#### PASSAGE SHOWN:
START
II. BACKGROUND TO THE DISPUTE
A. Claimants Invest In India
1. The Devas-Antrix Agreement
2. Claimants Make Substantial Investments To Develop The Devas Project
B. India Terminates The Agreement, Violating Its Obligations Under The BIT
C. Arbitrations Follow Termination Of Devas-Antrix Agreement And India Retaliates
1. The Arbitrations Trigger Retaliatory Investigations By Indian Authorities
2. India's Losses Prompt Indian Authorities To Launch Even More Investigations
3. The ED Seizes Devas's Funds And Raids Its Offices
4. The ED And CBI Continue Baseless And Harassing Investigations
D. Adverse Decisions Prompt India To Take Over Devas
E. The Liquidator Fires Devas's Counsel And Acts Against Devas's And Its Shareholders' Interests
F. The Liquidator Continues To Undermine Award Enforcement

III. JURISDICTION
A. Claimants Initiate Arbitration Pursuant To Article 3 Of The UNCITRAL Rules
B. The Requirements Of The BITs To Proceed To Arbitration Under the UNCITRAL Rules Have Been Satisfied
1. India Has Consented To Arbitration
2. Claimants Are Qualifying Investors
3. Claimants Have Made Protected Investments

IV. SUMMARY OF CLAIMS
A. India Has Unlawfully Expropriated Claimants' Investment
B. India Has Failed To Accord Claimants Fair And Equitable Treatment
C. India Has Unlawfully Provided Less Favorable Treatment To Claimants Than That Accorded To Domestic Investors Or Investors Of Any Third State
D. India Has Failed To Provide Claimants With Full Protection And Security
E. India Has Failed To Allow Claimants To Freely Transfer Funds

V. PROPOSAL FOR CONSTITUTION OF THE ARBITRAL TRIBUNAL

VI. PROPOSALS AS TO PLACE AND LANGUAGE OF THE ARBITRATION

VII. REQUEST FOR RELIEF

I. INTRODUCTION

1. CC/Devas (Mauritius) Ltd. ("CC/Devas"), Telcom Devas Mauritius Limited ("Telcom Devas"), and Devas Employees Mauritius Private Limited ("DEMPL") (together, the "Claimants"), hereby commence an arbitration against the Republic of India ("India" or "Government" or "Respondent") under the Arbitration Rules of the United Nations Commission on International Trade Law (1976) (the "UNCITRAL Rules").
END
#### SOURCE MATERIAL:
START
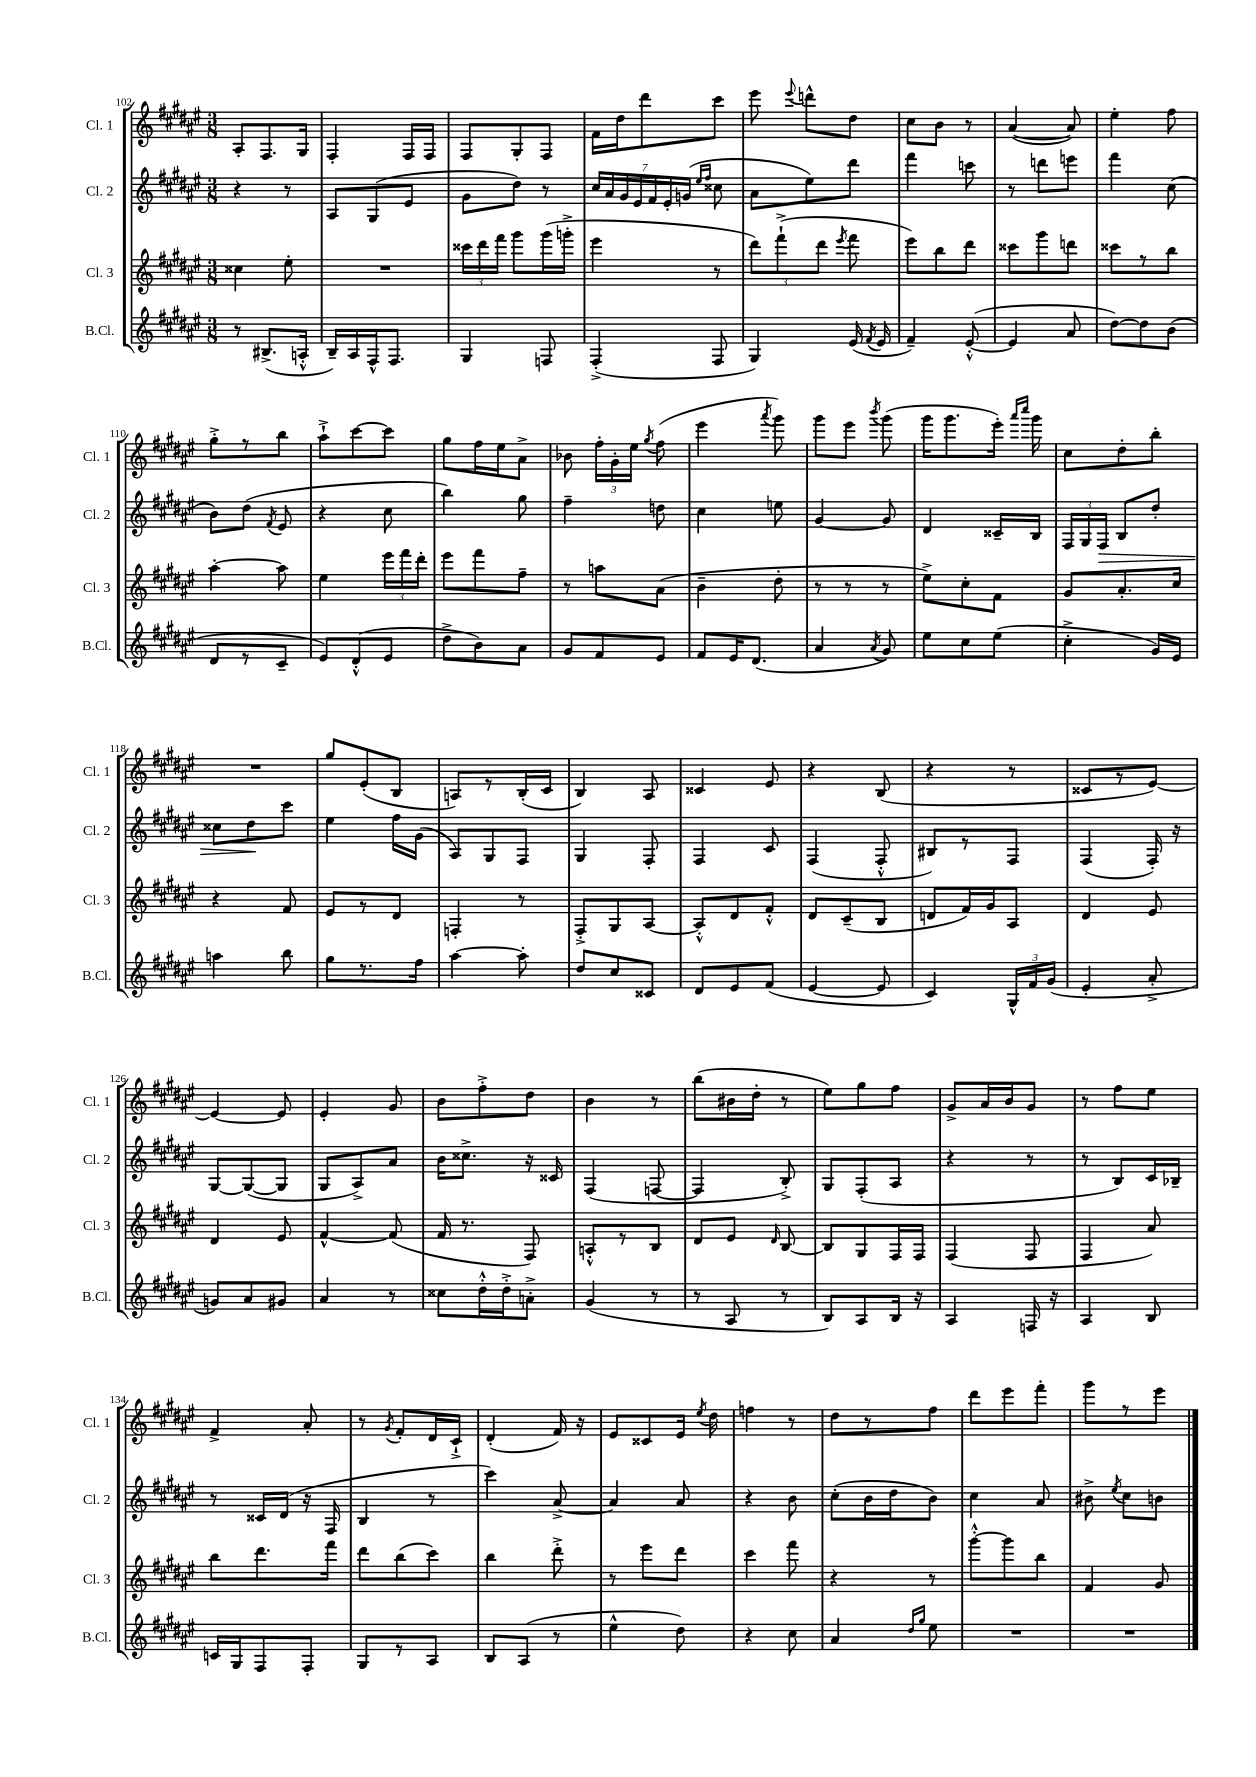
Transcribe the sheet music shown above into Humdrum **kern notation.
END
#### EXERCISE TASK:
Please reproduce the entire Devas arbitration text above, word for word.

#### FULL RESPONSE:
II. BACKGROUND TO THE DISPUTE
A. Claimants Invest In India
1. The Devas-Antrix Agreement
2. Claimants Make Substantial Investments To Develop The Devas Project
B. India Terminates The Agreement, Violating Its Obligations Under The BIT
C. Arbitrations Follow Termination Of Devas-Antrix Agreement And India Retaliates
1. The Arbitrations Trigger Retaliatory Investigations By Indian Authorities
2. India's Losses Prompt Indian Authorities To Launch Even More Investigations
3. The ED Seizes Devas's Funds And Raids Its Offices
4. The ED And CBI Continue Baseless And Harassing Investigations
D. Adverse Decisions Prompt India To Take Over Devas
E. The Liquidator Fires Devas's Counsel And Acts Against Devas's And Its Shareholders' Interests
F. The Liquidator Continues To Undermine Award Enforcement

III. JURISDICTION
A. Claimants Initiate Arbitration Pursuant To Article 3 Of The UNCITRAL Rules
B. The Requirements Of The BITs To Proceed To Arbitration Under the UNCITRAL Rules Have Been Satisfied
1. India Has Consented To Arbitration
2. Claimants Are Qualifying Investors
3. Claimants Have Made Protected Investments

IV. SUMMARY OF CLAIMS
A. India Has Unlawfully Expropriated Claimants' Investment
B. India Has Failed To Accord Claimants Fair And Equitable Treatment
C. India Has Unlawfully Provided Less Favorable Treatment To Claimants Than That Accorded To Domestic Investors Or Investors Of Any Third State
D. India Has Failed To Provide Claimants With Full Protection And Security
E. India Has Failed To Allow Claimants To Freely Transfer Funds

V. PROPOSAL FOR CONSTITUTION OF THE ARBITRAL TRIBUNAL

VI. PROPOSALS AS TO PLACE AND LANGUAGE OF THE ARBITRATION

VII. REQUEST FOR RELIEF

I. INTRODUCTION

1. CC/Devas (Mauritius) Ltd. ("CC/Devas"), Telcom Devas Mauritius Limited ("Telcom Devas"), and Devas Employees Mauritius Private Limited ("DEMPL") (together, the "Claimants"), hereby commence an arbitration against the Republic of India ("India" or "Government" or "Respondent") under the Arbitration Rules of the United Nations Commission on International Trade Law (1976) (the "UNCITRAL Rules").